Die Jungs haben den Mangel, die Niedertracht und Armseligkeit ihrer Existenz satt. Sie wollen die Sterne greifen und brennen. Sie fordern ihr Recht auf Sinn und wollen etwas für die Sinne. Sie schreien nach einer neuen Ordnung, nach Glanz und Schönheit. Sie sind jung und wollen leben. Sie rufen: „Glamour is the grammar!“ Sie wollen wie Kristalle glänzen und zur Sonne werden. Sie wollen goldene Ärsche und das Feuer des Gottes Anus soll sich durch alle Gedärme brennen bis ein gewaltiges Universum schwarzer Löcher im Licht heller als die Sonne erstrahlt. Aus ihren facettengeschliffenen Rosetten sollen Diamanten leuchten, die das Licht wie nasse Fürze von einem zum nächsten spiegeln, bis eine glitzernde Wolke die Umnachtung bannt.
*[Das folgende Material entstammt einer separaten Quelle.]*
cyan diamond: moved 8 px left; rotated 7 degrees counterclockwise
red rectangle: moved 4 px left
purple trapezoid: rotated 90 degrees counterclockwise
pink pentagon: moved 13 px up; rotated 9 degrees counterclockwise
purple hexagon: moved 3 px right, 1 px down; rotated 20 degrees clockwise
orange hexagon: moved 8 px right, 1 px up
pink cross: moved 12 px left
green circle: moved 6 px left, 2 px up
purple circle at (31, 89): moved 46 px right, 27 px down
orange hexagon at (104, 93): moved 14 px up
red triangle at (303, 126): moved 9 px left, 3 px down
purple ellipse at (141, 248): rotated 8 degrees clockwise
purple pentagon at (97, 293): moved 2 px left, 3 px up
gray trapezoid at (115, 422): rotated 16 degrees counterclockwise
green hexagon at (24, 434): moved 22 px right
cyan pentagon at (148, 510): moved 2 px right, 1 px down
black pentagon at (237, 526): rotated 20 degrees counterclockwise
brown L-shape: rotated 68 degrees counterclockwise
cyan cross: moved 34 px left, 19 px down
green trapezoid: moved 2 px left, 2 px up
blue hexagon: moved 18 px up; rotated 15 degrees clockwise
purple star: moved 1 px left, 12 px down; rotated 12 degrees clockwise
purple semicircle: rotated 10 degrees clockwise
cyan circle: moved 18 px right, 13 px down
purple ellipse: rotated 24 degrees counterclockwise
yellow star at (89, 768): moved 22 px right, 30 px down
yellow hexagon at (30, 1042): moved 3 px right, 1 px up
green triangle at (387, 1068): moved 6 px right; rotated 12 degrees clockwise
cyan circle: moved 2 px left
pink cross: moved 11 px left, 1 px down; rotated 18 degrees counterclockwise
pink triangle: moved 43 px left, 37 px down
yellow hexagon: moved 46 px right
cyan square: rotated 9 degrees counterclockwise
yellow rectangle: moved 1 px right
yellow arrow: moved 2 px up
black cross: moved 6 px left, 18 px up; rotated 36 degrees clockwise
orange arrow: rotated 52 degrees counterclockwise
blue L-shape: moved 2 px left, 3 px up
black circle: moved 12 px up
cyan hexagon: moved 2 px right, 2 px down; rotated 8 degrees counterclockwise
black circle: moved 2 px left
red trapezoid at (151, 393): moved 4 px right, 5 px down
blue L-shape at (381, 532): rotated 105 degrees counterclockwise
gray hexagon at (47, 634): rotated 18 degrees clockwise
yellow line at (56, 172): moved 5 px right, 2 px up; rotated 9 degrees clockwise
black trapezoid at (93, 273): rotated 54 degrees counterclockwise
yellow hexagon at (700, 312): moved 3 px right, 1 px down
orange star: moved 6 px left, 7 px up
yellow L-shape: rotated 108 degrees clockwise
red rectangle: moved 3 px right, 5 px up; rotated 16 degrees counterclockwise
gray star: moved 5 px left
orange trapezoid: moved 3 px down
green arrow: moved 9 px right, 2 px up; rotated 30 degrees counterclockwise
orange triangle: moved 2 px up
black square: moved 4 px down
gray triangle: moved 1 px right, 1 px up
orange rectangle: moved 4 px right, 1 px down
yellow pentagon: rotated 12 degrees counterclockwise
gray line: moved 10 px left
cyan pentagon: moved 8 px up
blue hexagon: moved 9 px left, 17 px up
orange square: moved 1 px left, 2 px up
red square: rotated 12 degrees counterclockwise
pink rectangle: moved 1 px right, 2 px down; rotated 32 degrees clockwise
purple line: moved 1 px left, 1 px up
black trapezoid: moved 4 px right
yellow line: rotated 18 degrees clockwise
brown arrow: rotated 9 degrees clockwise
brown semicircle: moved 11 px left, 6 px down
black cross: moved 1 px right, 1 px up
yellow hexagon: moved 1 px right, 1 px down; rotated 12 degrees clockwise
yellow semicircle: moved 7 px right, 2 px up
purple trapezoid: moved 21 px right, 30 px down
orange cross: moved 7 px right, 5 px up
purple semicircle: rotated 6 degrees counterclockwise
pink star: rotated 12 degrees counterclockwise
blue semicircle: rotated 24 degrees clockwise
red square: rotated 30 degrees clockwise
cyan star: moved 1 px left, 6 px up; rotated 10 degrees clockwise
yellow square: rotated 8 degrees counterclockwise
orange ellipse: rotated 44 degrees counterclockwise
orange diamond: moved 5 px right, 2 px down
Für Pop ist die Zeit gekommen. Ohne Ankündigung und beinahe unwillentlich vollzieht sich der Abgang in sein exzentrisches Exil. Sein Schicksal unterscheidet sich von Modellen des dissidenten Scheiterns: Er ist kein Henry David Thoreau, kein passiver Verweigerer wie Bartleby, kein „Dämon der Möglichkeit“ wie Monsieur Teste und kein mysteriöser Fremder wie Johan Nagel. Er teilt eine unbestimmte Passivität mit all diesen Anti-Helden, aber sein Lächeln entspringt nicht der abstrakten Negation. Die fatale Transformation vollzieht sich unbewusst und ohne Möglichkeit des Einspruchs. Er wird zur Maschine der ungelebten Möglichkeit, das Gemeinsame im Gesellschaftlichen zu finden. Wer nicht fundamentalistisch regredieren oder an der konsumistischen Aushöhlung zugrunde gehen will, muss die Furcht, alle individuellen Eigenschaften an externe Systeme und intelligente Maschinen abzugeben, überwinden. Bis zur Selbstaufgabe wird sich Pop entsubjektivieren, um sich in der substanzlosen Leere der Subjektivität als künstliche Singularität neu zu erfinden.